:: Data supplied ::

****************************************

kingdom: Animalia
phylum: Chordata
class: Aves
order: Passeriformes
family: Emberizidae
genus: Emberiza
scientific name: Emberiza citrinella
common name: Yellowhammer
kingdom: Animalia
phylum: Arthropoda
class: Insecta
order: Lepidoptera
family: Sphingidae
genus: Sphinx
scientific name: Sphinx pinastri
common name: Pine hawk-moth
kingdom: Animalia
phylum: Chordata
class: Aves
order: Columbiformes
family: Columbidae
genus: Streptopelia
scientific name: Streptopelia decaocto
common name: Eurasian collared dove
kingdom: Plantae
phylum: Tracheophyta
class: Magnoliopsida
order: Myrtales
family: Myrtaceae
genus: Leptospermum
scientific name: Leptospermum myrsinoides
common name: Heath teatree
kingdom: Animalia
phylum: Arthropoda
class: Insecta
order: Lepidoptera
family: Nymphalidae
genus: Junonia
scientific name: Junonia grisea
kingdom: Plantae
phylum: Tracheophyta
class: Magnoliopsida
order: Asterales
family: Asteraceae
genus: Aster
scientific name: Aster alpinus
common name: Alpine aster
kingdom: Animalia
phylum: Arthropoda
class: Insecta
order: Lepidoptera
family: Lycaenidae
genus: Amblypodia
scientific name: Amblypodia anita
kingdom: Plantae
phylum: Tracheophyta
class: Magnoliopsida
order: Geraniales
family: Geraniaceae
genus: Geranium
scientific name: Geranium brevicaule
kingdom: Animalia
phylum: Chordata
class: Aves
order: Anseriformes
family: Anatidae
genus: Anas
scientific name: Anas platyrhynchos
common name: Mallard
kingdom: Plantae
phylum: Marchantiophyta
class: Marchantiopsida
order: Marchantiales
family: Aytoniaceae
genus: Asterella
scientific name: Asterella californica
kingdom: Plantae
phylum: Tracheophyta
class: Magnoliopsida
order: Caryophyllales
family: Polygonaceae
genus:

****************************************

:: The request ::
Reproduce the records in full, replacing every occurrence of "scientific name" with "species" and leaving everything else unchanged.

:: Output of the exercise ::
kingdom: Animalia
phylum: Chordata
class: Aves
order: Passeriformes
family: Emberizidae
genus: Emberiza
species: Emberiza citrinella
common name: Yellowhammer
kingdom: Animalia
phylum: Arthropoda
class: Insecta
order: Lepidoptera
family: Sphingidae
genus: Sphinx
species: Sphinx pinastri
common name: Pine hawk-moth
kingdom: Animalia
phylum: Chordata
class: Aves
order: Columbiformes
family: Columbidae
genus: Streptopelia
species: Streptopelia decaocto
common name: Eurasian collared dove
kingdom: Plantae
phylum: Tracheophyta
class: Magnoliopsida
order: Myrtales
family: Myrtaceae
genus: Leptospermum
species: Leptospermum myrsinoides
common name: Heath teatree
kingdom: Animalia
phylum: Arthropoda
class: Insecta
order: Lepidoptera
family: Nymphalidae
genus: Junonia
species: Junonia grisea
kingdom: Plantae
phylum: Tracheophyta
class: Magnoliopsida
order: Asterales
family: Asteraceae
genus: Aster
species: Aster alpinus
common name: Alpine aster
kingdom: Animalia
phylum: Arthropoda
class: Insecta
order: Lepidoptera
family: Lycaenidae
genus: Amblypodia
species: Amblypodia anita
kingdom: Plantae
phylum: Tracheophyta
class: Magnoliopsida
order: Geraniales
family: Geraniaceae
genus: Geranium
species: Geranium brevicaule
kingdom: Animalia
phylum: Chordata
class: Aves
order: Anseriformes
family: Anatidae
genus: Anas
species: Anas platyrhynchos
common name: Mallard
kingdom: Plantae
phylum: Marchantiophyta
class: Marchantiopsida
order: Marchantiales
family: Aytoniaceae
genus: Asterella
species: Asterella californica
kingdom: Plantae
phylum: Tracheophyta
class: Magnoliopsida
order: Caryophyllales
family: Polygonaceae
genus:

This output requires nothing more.